What is truth? St. Isaac answers thus: "Truth is the eprception of things that is given by God." In other words: the perception of God is truth... In the philosophy of St. Isaac, the problem of the nature of knowledge becomes an ontological and ethical problem which, in the last resort, is seen to be the problem of human personality. The nature and character of knowledge depend ontologically, morally, and gnoseologically on the constitution of the human person, and especially on the constitution and state of its organs of knowledge. In the person of the ascetic of faith, knowledge , of its very nature, turns to contemplation...
Contemplation
...According to [St. Isaac], contemplation is the sense of divine mysteries hidden within things and events. Contemplation is found in the finest workings of the mind and in continual pondering on God. Its abode is unceasing prayer, and thus it illumines the spiritual part of the soul, the intellect... By the help of a good life lived in grace, the ascetic of faith ascends to contemplation... "After this there arises in him the sweetness of God and a burning love for God in his heart, a love that burns away the passions of both soul and body." ... Human nature is capable of true contemplation when it is cleansed from the passions by the exercize of the virtues.
Conclusion
St. Isaac's theory of knowledge is dominated by the conviction that the problem of knowledge is fundamentally a religious and an ethical one... One thing is certain: that knowledge, on all levels, depends on man's religious and moral state. The more perfect a man is from the religious and moral standpoint, the more perfect is his knowledge. Man has been made in such a way that knowledge and morality are always balanced within him.
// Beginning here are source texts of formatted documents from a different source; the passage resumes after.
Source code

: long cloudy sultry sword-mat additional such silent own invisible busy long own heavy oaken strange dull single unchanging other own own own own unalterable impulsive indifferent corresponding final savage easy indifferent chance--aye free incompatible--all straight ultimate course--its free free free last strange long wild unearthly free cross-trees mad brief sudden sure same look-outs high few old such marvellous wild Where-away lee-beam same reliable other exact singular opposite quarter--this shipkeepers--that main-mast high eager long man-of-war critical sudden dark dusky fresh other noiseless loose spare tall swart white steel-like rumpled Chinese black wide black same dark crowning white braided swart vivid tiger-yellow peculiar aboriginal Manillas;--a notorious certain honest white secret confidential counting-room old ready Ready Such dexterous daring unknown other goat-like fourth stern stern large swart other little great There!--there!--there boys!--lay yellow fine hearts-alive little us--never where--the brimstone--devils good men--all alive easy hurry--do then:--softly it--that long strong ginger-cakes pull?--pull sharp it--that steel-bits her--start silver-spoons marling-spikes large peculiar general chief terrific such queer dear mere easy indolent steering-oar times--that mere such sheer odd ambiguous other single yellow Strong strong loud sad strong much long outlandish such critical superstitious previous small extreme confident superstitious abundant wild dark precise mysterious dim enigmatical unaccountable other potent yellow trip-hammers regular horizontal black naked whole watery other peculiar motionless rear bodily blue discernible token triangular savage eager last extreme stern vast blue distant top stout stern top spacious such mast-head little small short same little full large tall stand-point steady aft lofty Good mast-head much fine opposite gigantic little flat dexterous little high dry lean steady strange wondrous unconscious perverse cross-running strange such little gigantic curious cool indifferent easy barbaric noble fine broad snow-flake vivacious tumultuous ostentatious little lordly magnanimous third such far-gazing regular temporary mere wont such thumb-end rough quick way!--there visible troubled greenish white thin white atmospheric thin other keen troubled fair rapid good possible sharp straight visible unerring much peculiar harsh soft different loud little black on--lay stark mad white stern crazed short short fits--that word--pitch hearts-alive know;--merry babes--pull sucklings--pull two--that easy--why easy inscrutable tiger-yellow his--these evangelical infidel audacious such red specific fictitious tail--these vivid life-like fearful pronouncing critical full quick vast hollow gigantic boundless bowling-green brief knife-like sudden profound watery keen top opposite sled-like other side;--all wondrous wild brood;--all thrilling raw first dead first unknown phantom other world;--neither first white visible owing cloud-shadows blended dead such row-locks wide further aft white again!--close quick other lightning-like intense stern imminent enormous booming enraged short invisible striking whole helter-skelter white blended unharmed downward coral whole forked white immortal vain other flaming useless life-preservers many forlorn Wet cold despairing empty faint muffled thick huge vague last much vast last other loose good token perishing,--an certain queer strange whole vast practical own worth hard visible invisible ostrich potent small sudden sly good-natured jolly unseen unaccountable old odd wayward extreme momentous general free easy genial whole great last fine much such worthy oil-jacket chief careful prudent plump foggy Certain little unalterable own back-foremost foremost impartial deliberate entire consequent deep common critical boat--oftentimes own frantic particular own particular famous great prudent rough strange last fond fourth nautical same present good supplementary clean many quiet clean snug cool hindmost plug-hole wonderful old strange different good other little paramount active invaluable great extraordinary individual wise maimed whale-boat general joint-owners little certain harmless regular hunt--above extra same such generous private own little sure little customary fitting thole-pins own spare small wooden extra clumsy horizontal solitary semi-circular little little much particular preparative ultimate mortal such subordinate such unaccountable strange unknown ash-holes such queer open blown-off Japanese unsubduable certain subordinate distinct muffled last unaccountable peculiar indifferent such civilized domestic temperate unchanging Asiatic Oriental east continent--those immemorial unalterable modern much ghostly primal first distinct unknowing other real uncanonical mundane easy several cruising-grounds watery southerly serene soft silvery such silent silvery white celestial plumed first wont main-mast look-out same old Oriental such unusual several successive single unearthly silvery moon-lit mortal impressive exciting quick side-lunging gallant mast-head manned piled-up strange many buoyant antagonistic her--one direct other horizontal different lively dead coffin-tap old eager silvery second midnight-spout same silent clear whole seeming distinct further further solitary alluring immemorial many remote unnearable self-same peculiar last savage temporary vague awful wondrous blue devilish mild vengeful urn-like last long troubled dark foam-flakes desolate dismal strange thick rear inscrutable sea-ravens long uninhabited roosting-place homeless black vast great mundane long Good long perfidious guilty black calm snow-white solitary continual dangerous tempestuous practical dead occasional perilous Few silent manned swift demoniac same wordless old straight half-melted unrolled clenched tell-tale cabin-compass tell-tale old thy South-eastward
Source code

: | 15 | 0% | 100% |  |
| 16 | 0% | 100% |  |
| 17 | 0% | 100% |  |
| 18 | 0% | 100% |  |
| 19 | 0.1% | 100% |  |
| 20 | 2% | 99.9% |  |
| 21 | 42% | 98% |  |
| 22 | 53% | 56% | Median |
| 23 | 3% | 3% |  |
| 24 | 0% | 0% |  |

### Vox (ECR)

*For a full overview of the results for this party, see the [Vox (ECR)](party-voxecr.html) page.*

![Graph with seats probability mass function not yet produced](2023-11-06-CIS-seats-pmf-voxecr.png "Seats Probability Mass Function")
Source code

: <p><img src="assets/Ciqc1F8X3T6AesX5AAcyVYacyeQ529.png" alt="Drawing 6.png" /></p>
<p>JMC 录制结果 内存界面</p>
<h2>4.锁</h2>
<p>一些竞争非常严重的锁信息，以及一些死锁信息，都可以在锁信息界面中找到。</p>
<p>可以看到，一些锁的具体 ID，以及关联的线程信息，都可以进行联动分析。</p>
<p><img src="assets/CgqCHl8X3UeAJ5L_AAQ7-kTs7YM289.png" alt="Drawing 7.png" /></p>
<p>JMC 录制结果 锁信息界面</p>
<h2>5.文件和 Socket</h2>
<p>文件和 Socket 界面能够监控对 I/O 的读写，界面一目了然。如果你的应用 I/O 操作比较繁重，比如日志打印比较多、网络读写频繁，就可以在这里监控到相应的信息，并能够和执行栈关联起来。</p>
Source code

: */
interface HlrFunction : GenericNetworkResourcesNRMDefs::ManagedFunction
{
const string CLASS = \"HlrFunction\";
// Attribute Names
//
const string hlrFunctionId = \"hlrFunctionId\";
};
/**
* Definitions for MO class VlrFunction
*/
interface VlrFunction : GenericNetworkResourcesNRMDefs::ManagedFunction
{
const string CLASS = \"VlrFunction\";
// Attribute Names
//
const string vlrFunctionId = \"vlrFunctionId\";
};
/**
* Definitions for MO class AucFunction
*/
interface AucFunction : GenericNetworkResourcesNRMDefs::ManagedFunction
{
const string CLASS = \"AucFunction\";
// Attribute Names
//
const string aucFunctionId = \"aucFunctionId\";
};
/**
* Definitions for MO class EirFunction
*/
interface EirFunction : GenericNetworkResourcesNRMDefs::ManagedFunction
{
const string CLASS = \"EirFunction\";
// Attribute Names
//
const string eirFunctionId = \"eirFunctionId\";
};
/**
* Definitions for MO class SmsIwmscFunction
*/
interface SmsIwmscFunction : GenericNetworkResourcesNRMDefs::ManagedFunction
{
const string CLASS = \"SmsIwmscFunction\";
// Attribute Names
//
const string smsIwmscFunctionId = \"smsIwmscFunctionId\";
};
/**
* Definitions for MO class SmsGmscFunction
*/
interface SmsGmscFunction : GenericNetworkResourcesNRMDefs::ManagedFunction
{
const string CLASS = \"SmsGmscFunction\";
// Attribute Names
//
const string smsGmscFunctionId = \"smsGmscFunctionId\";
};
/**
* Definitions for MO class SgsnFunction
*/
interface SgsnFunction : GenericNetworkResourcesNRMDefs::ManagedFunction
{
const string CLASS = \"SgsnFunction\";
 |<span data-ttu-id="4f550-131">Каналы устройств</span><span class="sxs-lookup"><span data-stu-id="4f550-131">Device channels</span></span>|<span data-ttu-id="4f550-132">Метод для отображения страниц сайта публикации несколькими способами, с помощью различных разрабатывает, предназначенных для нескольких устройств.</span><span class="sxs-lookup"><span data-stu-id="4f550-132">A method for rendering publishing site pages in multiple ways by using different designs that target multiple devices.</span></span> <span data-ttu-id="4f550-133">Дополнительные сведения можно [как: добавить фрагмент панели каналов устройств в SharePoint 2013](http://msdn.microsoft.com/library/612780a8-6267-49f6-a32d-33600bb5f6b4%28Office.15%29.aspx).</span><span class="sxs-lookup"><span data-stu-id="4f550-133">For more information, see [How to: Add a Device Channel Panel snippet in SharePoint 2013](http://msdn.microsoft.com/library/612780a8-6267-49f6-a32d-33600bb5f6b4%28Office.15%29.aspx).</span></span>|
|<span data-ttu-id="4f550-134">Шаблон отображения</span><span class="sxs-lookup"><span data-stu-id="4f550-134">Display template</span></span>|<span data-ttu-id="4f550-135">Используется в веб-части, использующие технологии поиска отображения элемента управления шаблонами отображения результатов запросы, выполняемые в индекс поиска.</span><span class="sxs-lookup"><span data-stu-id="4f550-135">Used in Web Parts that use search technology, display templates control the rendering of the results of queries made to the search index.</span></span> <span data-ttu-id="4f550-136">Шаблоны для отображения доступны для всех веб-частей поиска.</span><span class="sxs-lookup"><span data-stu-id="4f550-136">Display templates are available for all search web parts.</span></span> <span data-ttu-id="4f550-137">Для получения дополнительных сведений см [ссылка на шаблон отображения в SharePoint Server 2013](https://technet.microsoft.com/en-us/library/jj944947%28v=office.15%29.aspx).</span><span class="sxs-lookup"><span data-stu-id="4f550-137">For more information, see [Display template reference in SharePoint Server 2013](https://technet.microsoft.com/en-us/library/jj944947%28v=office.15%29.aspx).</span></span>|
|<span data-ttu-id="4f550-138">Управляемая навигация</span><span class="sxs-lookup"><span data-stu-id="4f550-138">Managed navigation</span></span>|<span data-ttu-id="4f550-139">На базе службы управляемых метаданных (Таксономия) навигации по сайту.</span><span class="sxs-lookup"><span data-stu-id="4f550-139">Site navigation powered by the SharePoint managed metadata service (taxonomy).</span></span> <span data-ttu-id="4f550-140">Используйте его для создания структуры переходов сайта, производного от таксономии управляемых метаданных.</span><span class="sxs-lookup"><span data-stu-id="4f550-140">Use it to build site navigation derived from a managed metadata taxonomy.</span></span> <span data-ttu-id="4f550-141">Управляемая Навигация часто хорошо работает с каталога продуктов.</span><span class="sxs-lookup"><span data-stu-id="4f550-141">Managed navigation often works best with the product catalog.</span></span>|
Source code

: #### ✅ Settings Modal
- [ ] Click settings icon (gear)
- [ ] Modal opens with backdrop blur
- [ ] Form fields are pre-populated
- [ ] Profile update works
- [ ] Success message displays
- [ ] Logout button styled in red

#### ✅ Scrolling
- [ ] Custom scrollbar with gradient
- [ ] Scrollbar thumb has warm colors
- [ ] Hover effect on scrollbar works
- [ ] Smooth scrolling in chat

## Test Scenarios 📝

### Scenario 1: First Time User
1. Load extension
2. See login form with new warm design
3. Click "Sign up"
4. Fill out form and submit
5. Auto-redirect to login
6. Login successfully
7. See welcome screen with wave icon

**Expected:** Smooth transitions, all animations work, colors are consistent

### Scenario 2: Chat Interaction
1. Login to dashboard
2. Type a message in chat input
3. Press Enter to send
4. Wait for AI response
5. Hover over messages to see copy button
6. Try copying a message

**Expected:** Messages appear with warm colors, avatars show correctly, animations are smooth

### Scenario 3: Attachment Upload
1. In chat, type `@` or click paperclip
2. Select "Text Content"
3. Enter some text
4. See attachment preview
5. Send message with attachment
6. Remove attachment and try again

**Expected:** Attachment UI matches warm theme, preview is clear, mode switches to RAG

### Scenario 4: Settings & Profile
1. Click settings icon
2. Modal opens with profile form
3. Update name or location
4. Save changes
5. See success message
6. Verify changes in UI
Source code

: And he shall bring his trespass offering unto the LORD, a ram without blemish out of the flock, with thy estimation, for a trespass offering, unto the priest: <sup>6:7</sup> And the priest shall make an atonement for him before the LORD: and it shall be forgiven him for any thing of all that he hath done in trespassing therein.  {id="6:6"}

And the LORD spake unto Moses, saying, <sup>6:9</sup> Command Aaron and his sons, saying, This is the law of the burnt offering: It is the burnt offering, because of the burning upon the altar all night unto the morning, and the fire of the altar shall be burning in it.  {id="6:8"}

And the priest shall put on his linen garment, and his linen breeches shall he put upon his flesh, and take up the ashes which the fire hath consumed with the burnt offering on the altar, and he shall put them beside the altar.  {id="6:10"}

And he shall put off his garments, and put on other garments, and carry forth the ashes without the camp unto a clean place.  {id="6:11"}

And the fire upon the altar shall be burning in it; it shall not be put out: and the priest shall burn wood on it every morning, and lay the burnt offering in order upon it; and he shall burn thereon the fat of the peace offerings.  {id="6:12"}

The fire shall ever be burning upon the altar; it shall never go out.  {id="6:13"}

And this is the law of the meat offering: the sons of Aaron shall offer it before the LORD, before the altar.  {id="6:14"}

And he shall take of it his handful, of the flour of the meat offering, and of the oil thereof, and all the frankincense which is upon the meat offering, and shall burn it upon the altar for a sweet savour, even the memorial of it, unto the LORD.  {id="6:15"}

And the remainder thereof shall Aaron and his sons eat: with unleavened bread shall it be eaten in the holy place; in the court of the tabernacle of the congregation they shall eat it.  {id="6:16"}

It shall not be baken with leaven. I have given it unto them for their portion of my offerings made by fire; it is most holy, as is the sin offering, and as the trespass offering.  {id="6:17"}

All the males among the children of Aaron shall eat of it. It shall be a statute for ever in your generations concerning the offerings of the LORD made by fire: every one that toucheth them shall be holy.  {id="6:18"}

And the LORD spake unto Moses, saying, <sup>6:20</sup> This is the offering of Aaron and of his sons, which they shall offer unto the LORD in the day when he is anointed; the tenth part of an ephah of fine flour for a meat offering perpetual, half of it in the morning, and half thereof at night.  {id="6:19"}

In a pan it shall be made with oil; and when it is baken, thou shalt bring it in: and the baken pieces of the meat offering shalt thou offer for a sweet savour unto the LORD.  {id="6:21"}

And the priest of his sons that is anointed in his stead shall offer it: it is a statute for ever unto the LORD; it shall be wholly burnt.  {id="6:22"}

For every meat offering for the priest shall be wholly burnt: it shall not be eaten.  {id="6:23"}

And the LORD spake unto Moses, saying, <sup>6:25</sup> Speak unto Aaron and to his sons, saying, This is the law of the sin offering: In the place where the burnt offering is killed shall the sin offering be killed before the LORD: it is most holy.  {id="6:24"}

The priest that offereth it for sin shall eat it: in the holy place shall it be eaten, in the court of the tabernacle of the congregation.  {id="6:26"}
There is no doubt that knowledge progresses through man's virtues and regresses through the passions. Knowledge is like a fabric woven by the virtues on the loom of the human soul. The loom of the soul extends through all the visible and invisible worlds. The virtues are not only powers creating knowledge; they are the principles and source of knowledge. By transforming the virtues into constituent elements of his being through ascetic endeavor, a man advances from knowledge to knowledge. It could even be possible to say that the virtues are the sense organs of knowledge. Advancing from one virtue to another, a man moves from one form of comprehension to another...
Healed and made whole by the religious and moral power of the virtues, a man gives expression to the purity and intergrity of his person particularly through the purity and integrity of his knowledge. According to the evangelical, Orthodox understanding found in St. Isaac the Syrian, knowledge is an action, an ascesis, of the whole human person, and not of one part of his being--whether it be the intellect, the understanding, the will, the body, or the senses...
In this theanthropic way of life and knowledge, there is nothing that is unreal, abstract, or hypothetical. here all is real with an irresistible reality, for all is based on experience... This reality has no bounds, for the person of Christ is limitless.